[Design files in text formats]
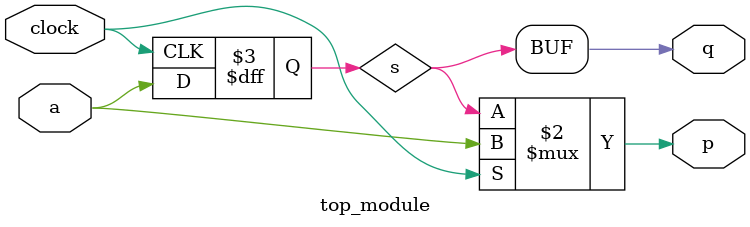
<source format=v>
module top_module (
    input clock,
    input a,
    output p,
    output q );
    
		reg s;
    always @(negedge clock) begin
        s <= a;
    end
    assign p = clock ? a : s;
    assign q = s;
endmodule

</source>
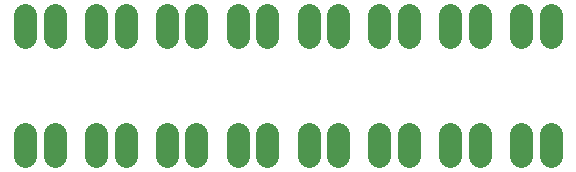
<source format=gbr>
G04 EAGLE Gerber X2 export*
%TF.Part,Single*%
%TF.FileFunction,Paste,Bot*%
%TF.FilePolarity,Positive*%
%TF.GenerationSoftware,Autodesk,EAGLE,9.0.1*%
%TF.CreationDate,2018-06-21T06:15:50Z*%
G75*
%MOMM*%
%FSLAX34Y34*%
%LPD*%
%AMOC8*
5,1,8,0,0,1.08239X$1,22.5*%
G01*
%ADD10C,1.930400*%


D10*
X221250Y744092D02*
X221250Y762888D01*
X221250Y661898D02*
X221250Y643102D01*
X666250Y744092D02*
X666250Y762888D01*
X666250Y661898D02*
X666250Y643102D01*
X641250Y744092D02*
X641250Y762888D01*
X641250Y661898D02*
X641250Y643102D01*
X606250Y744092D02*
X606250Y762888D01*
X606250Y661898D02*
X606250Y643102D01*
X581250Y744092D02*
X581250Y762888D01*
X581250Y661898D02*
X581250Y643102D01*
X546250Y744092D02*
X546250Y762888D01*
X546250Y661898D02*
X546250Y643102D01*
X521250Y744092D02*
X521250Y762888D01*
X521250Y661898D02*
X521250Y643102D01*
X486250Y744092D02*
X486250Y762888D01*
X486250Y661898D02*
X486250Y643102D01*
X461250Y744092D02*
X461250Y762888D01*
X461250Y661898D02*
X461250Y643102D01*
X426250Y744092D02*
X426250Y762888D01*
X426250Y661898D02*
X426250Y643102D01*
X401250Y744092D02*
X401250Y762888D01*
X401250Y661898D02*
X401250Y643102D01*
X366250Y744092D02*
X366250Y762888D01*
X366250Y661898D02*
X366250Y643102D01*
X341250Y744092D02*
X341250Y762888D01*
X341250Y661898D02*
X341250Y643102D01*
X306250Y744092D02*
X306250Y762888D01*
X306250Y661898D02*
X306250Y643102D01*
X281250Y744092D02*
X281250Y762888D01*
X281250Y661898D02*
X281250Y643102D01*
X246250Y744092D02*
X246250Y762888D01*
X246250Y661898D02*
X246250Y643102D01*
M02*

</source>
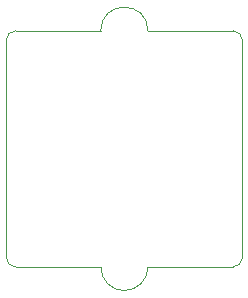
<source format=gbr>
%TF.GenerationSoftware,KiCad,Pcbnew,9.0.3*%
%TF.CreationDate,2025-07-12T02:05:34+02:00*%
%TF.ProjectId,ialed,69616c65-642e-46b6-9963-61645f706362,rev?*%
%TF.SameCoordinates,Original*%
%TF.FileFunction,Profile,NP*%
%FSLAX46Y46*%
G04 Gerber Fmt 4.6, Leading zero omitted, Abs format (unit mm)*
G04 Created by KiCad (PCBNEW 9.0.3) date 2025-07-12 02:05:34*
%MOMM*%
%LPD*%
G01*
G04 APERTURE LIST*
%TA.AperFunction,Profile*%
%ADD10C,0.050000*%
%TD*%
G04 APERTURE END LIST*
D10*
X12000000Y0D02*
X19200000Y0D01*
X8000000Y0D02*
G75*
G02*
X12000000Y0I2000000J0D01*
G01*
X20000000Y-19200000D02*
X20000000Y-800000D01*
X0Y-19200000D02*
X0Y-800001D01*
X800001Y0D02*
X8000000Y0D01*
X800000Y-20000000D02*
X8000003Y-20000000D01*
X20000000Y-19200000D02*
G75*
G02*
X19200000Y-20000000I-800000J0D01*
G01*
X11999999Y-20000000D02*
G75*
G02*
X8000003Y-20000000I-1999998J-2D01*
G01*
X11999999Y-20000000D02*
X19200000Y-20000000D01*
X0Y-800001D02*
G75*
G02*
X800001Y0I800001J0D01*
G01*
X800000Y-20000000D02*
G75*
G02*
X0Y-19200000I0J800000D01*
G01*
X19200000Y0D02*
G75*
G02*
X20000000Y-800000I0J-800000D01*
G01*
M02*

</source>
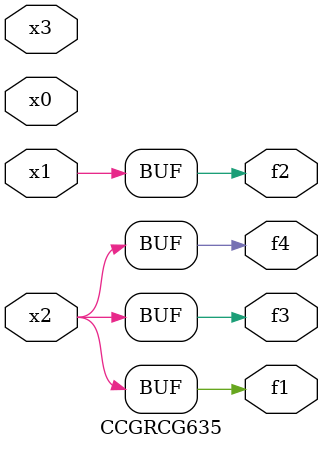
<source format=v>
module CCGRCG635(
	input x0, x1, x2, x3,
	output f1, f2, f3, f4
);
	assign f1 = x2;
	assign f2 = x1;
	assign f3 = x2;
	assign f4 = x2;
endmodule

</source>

# ASSIGNED TASK
From the first line to the last, set down the records exactly, leaving out images.

# EXERCISE RESULT
<source format=v>
module top_module (
    input clock,
    input a,
    output p,
    output q );
    
		reg s;
    always @(negedge clock) begin
        s <= a;
    end
    assign p = clock ? a : s;
    assign q = s;
endmodule

</source>
<source format=gbr>
G04 EAGLE Gerber X2 export*
%TF.Part,Single*%
%TF.FileFunction,Paste,Bot*%
%TF.FilePolarity,Positive*%
%TF.GenerationSoftware,Autodesk,EAGLE,9.0.1*%
%TF.CreationDate,2018-06-21T06:15:50Z*%
G75*
%MOMM*%
%FSLAX34Y34*%
%LPD*%
%AMOC8*
5,1,8,0,0,1.08239X$1,22.5*%
G01*
%ADD10C,1.930400*%


D10*
X221250Y744092D02*
X221250Y762888D01*
X221250Y661898D02*
X221250Y643102D01*
X666250Y744092D02*
X666250Y762888D01*
X666250Y661898D02*
X666250Y643102D01*
X641250Y744092D02*
X641250Y762888D01*
X641250Y661898D02*
X641250Y643102D01*
X606250Y744092D02*
X606250Y762888D01*
X606250Y661898D02*
X606250Y643102D01*
X581250Y744092D02*
X581250Y762888D01*
X581250Y661898D02*
X581250Y643102D01*
X546250Y744092D02*
X546250Y762888D01*
X546250Y661898D02*
X546250Y643102D01*
X521250Y744092D02*
X521250Y762888D01*
X521250Y661898D02*
X521250Y643102D01*
X486250Y744092D02*
X486250Y762888D01*
X486250Y661898D02*
X486250Y643102D01*
X461250Y744092D02*
X461250Y762888D01*
X461250Y661898D02*
X461250Y643102D01*
X426250Y744092D02*
X426250Y762888D01*
X426250Y661898D02*
X426250Y643102D01*
X401250Y744092D02*
X401250Y762888D01*
X401250Y661898D02*
X401250Y643102D01*
X366250Y744092D02*
X366250Y762888D01*
X366250Y661898D02*
X366250Y643102D01*
X341250Y744092D02*
X341250Y762888D01*
X341250Y661898D02*
X341250Y643102D01*
X306250Y744092D02*
X306250Y762888D01*
X306250Y661898D02*
X306250Y643102D01*
X281250Y744092D02*
X281250Y762888D01*
X281250Y661898D02*
X281250Y643102D01*
X246250Y744092D02*
X246250Y762888D01*
X246250Y661898D02*
X246250Y643102D01*
M02*

</source>
<source format=gbr>
%TF.GenerationSoftware,KiCad,Pcbnew,9.0.3*%
%TF.CreationDate,2025-07-12T02:05:34+02:00*%
%TF.ProjectId,ialed,69616c65-642e-46b6-9963-61645f706362,rev?*%
%TF.SameCoordinates,Original*%
%TF.FileFunction,Profile,NP*%
%FSLAX46Y46*%
G04 Gerber Fmt 4.6, Leading zero omitted, Abs format (unit mm)*
G04 Created by KiCad (PCBNEW 9.0.3) date 2025-07-12 02:05:34*
%MOMM*%
%LPD*%
G01*
G04 APERTURE LIST*
%TA.AperFunction,Profile*%
%ADD10C,0.050000*%
%TD*%
G04 APERTURE END LIST*
D10*
X12000000Y0D02*
X19200000Y0D01*
X8000000Y0D02*
G75*
G02*
X12000000Y0I2000000J0D01*
G01*
X20000000Y-19200000D02*
X20000000Y-800000D01*
X0Y-19200000D02*
X0Y-800001D01*
X800001Y0D02*
X8000000Y0D01*
X800000Y-20000000D02*
X8000003Y-20000000D01*
X20000000Y-19200000D02*
G75*
G02*
X19200000Y-20000000I-800000J0D01*
G01*
X11999999Y-20000000D02*
G75*
G02*
X8000003Y-20000000I-1999998J-2D01*
G01*
X11999999Y-20000000D02*
X19200000Y-20000000D01*
X0Y-800001D02*
G75*
G02*
X800001Y0I800001J0D01*
G01*
X800000Y-20000000D02*
G75*
G02*
X0Y-19200000I0J800000D01*
G01*
X19200000Y0D02*
G75*
G02*
X20000000Y-800000I0J-800000D01*
G01*
M02*

</source>
<source format=v>
module CCGRCG635(
	input x0, x1, x2, x3,
	output f1, f2, f3, f4
);
	assign f1 = x2;
	assign f2 = x1;
	assign f3 = x2;
	assign f4 = x2;
endmodule

</source>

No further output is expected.